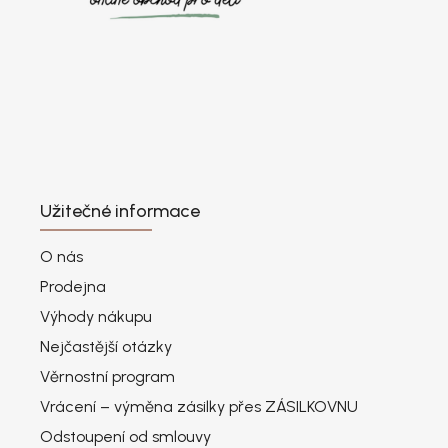
Užitečné informace
O nás
Prodejna
Výhody nákupu
Nejčastější otázky
Věrnostní program
Vrácení – výměna zásilky přes ZÁSILKOVNU
Odstoupení od smlouvy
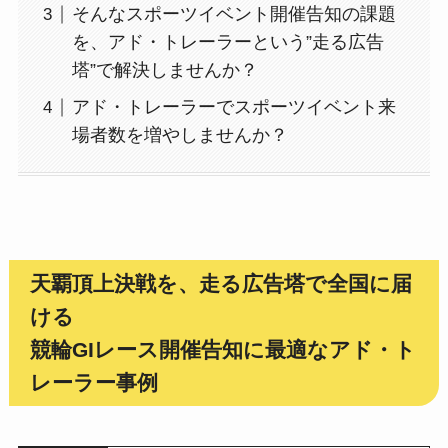
そんなスポーツイベント開催告知の課題
を、アド・トレーラーという”走る広告
塔”で解決しませんか？
アド・トレーラーでスポーツイベント来
場者数を増やしませんか？
天覇頂上決戦を、走る広告塔で全国に届
ける
競輪GIレース開催告知に最適なアド・ト
レーラー事例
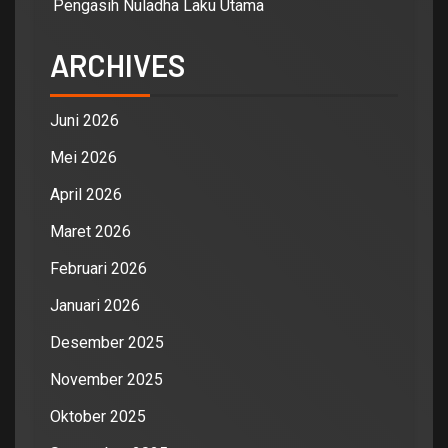
Pengasih Nuladha Laku Utama
ARCHIVES
Juni 2026
Mei 2026
April 2026
Maret 2026
Februari 2026
Januari 2026
Desember 2025
November 2025
Oktober 2025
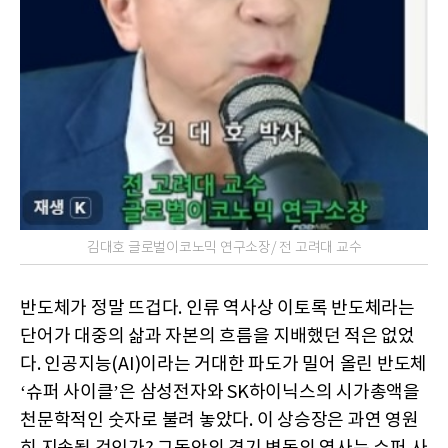
김대호 글로벌이코노믹 연구소장/ 전 고려대 교수
반도체가 정말 뜨겁다. 인류 역사상 이토록 반도체라는
단어가 대중의 삶과 자본의 흐름을 지배했던 적은 없었
다. 인공지능(AI)이라는 거대한 파도가 밀어 올린 반도체
‘슈퍼 사이클’은 삼성전자와 SK하이닉스의 시가총액을
천문학적인 숫자로 불려 놓았다. 이 상승장은 과연 영원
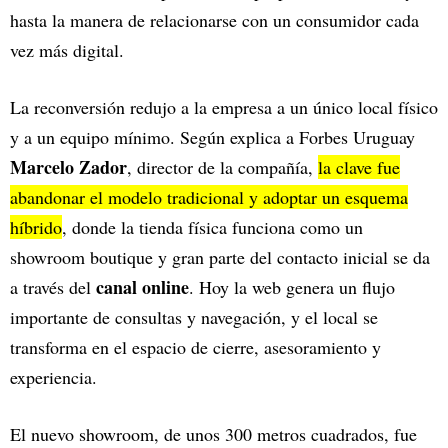
hasta la manera de relacionarse con un consumidor cada
vez más digital.
La reconversión redujo a la empresa a un único local físico
y a un equipo mínimo. Según explica a Forbes Uruguay
Marcelo Zador
, director de la compañía,
la clave fue
abandonar el modelo tradicional y adoptar un esquema
híbrido
, donde la tienda física funciona como un
showroom boutique y gran parte del contacto inicial se da
canal online
a través del
. Hoy la web genera un flujo
importante de consultas y navegación, y el local se
transforma en el espacio de cierre, asesoramiento y
experiencia.
El nuevo showroom, de unos 300 metros cuadrados, fue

_About this exercise_
Find the line that contains "Pengasih Nuladha Laku Utama". Reproduce it and every later line of the records exactly, minus the pictures.

_Answer for the task_
Pengasih Nuladha Laku Utama
ARCHIVES
Juni 2026
Mei 2026
April 2026
Maret 2026
Februari 2026
Januari 2026
Desember 2025
November 2025
Oktober 2025
김대호 글로벌이코노믹 연구소장/ 전 고려대 교수
반도체가 정말 뜨겁다. 인류 역사상 이토록 반도체라는
단어가 대중의 삶과 자본의 흐름을 지배했던 적은 없었
다. 인공지능(AI)이라는 거대한 파도가 밀어 올린 반도체
‘슈퍼 사이클’은 삼성전자와 SK하이닉스의 시가총액을
천문학적인 숫자로 불려 놓았다. 이 상승장은 과연 영원
hasta la manera de relacionarse con un consumidor cada
vez más digital.
La reconversión redujo a la empresa a un único local físico
y a un equipo mínimo. Según explica a Forbes Uruguay
Marcelo Zador
, director de la compañía,
la clave fue
abandonar el modelo tradicional y adoptar un esquema
híbrido
, donde la tienda física funciona como un
showroom boutique y gran parte del contacto inicial se da
canal online
a través del
. Hoy la web genera un flujo
importante de consultas y navegación, y el local se
transforma en el espacio de cierre, asesoramiento y
experiencia.
El nuevo showroom, de unos 300 metros cuadrados, fue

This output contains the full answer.